Mountain/desert/jungle/ocean which are you?
The Eiger – from the German 'eigen', meaning 'characteristic.'
First travel experience?
When I was about 12 I got in a rubber inner tube and floated about 15 kilometres down the Ovens River in the central Victoria, then hitch-hiked back to my very worried parents.
The next one.
Top five places worldwide?
Paris, the Swiss Alps, Rio, Ubud in Bali and Alofi Island (uninhabited island paradise in Wallis and Futuna).
Special place to stay?
Raffles Hotel, Singapore (particularly when you have your own butler).
Three items you always pack?
iPod, notebook, thongs (no, not those thongs – I mean flip-flops).
Passport stamp you're proudest of?
Resident visa in my British passport so I can get back into Australia.
Passport stamp most like to have?
Diplomatic immunity (whatever that is – I saw it in a Lethal Weapon movie).
Guilty travel pleasure?
Window or aisle?
Window, definitely. I hate people clambering over me, but I don't mind stomping on other people.
Who is your ideal travelling companion?
My girlfriend Beth (and her extraordinary collection of skincare products).
Best meal on the road? Worst?
Best: What the locals are eating.
Worst: What the locals are eating.
Most surprising place? Most disappointing?
Most surprising: Kyrgyzstan – stunning landscape of towering peaks, deep mountain lakes and wide steppes. Friendly local drunk people. Cheap, surprisingly tasty food and great beer. And the the best jam in the world (according to everyone in Kyrgyzstan).
Most disappointing: Wisconsin – it was so disappointing that I stayed for five minutes and walked back to Minnesota.
Where do you NOT want to go?
Afghanistan – My brother is stationed there at he moment and he said the missiles keep you awake all night.
What do you listen to on the road?
I often have my iPod on shuffle, so it's Mozart followed by the Chili Peppers followed by Dean Martin.
Any song take you back to a particular time or place?
I worked as a tour leader in Europe and one summer EVERY single bar and nightclub played 'All that I want is another baby'. It almost drove me insane.
Is there a person you met while travelling who reaffirmed your faith in humanity?
I have met so many generous and welcoming people in just about every country I have ever been to and I am constantly 'reaffirming your faith in humanity'.
Anyone who made you lose it?
The guy whole stole my new iPhone, three weeks ago in Vietnam – although it was very sweet of him not to take my passport and credit cards.
What's the most impressive / useful phrase you know in a foreign language?
I know 'cheers' in 16 different languages.
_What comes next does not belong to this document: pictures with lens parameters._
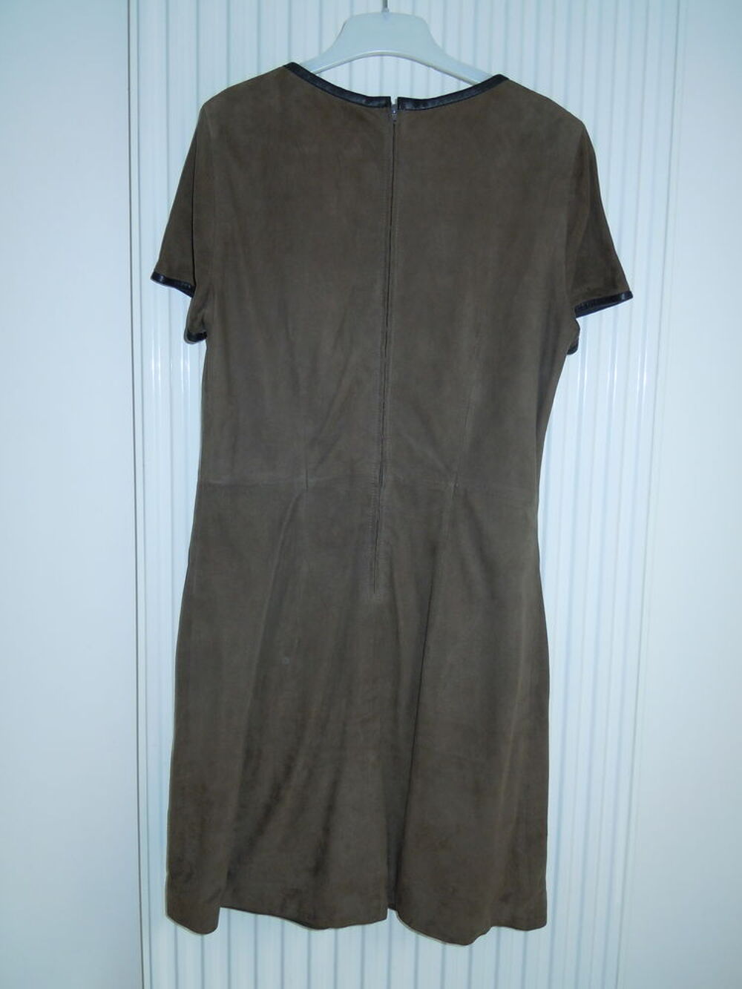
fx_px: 857
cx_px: 371
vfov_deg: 60.0
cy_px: 494
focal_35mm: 30
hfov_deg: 46.8
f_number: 3.5
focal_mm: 5.4
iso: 200
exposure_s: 1/30
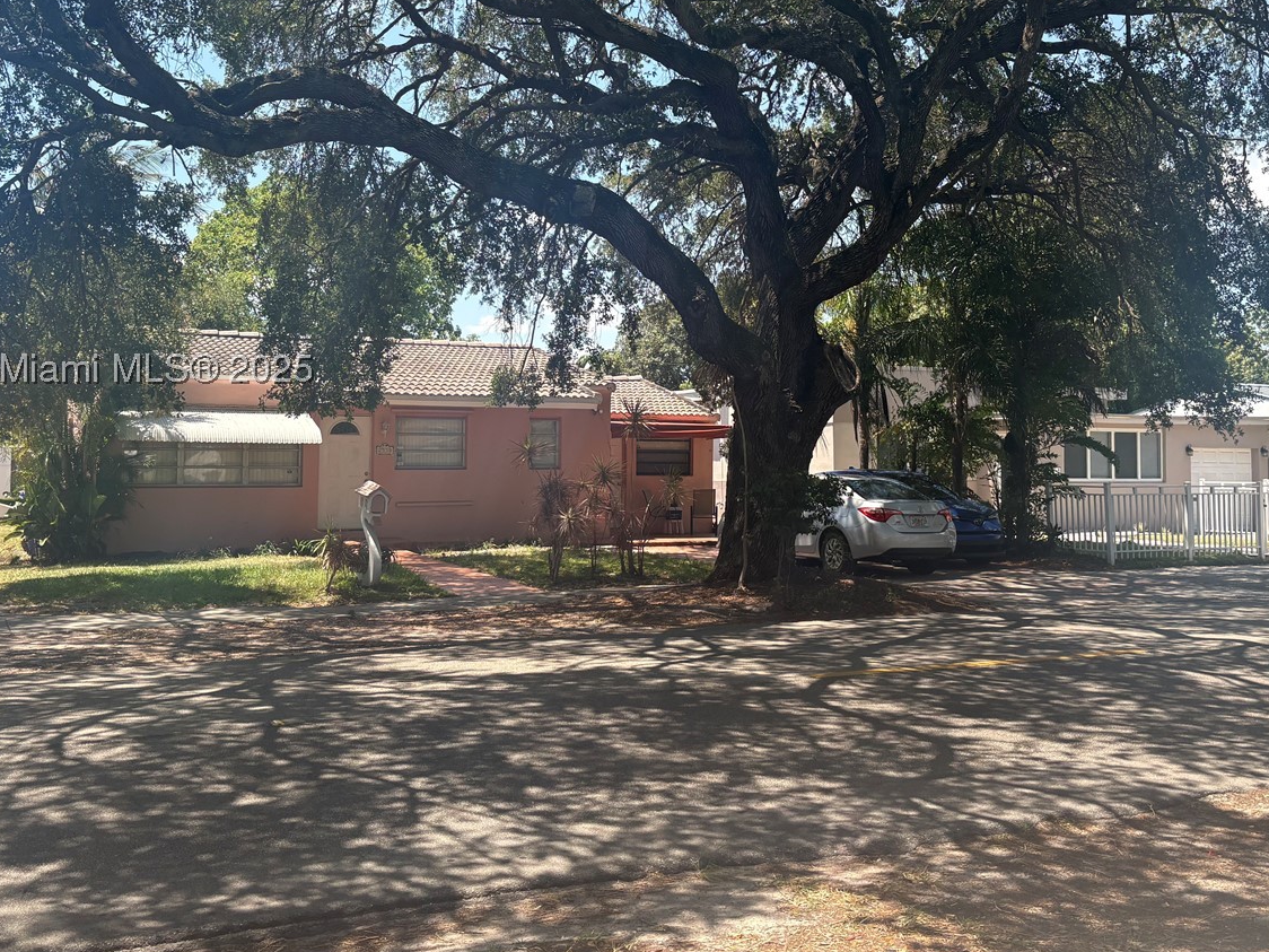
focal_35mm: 37
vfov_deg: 38.5
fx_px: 1356
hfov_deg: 50.1
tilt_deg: +4.0
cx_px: 646
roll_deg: +0.2
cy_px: 376
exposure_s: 1/933
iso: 50
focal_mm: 5.96
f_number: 1.6
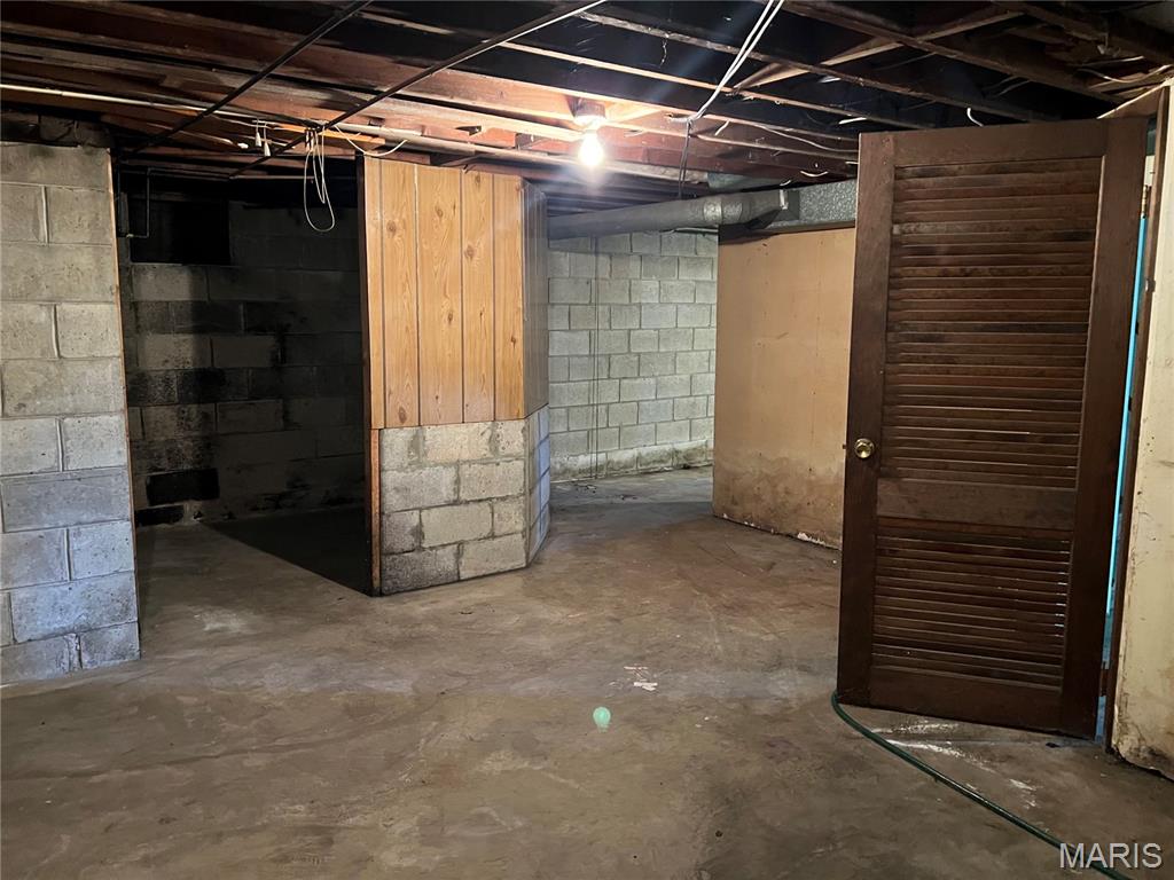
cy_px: 440
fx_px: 882
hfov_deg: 67.3
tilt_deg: -8.2
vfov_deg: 53.1
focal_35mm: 26
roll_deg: -0.7
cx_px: 587
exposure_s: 1/30
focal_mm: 5.7
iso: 500
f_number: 1.5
My favourites are 'Yo' in Vietnamese and 'Bom' in Kyrgyz.
What is your worst habit as a traveller?
Peeing in the shower.
Snowbound in a tent in Antarctica, how would you entertain your companions?
When and where in your travels have you been happiest?
When I met my girlfriend (and soon to be wife) in Ubud, Bali.
What smell most says 'travel' to you?
My musty old backpack. Every time I drag it out and smell it I know I'm off somewhere.
Given a choice, which era would you travel in?
On a Grand Tour in the early 1800s – with my own entourage of servants and a chest full of cognac and cigars.
If you could combine three cities to make your perfect metropolis, what would they be?
Rome, Rio and Melbourne – A bit of culture and great food, great parties and bikinis and all my friends and family.
Brian Thacker was born in England, but he didn't like the weather so he immigrated to Melbourne, Australia when he was six. Brian's books include Rule No. 5: No Sex on the Bus, Planes, Trains and Elephants, The Naked Man Festival, I'm Not Eating Any of That Foreign Muck, Where's Wallis?, and Sleeping Around. His latest book is entitled Tell Them to Get Lost - Travels with the Lonely Planet guidebook that started it all.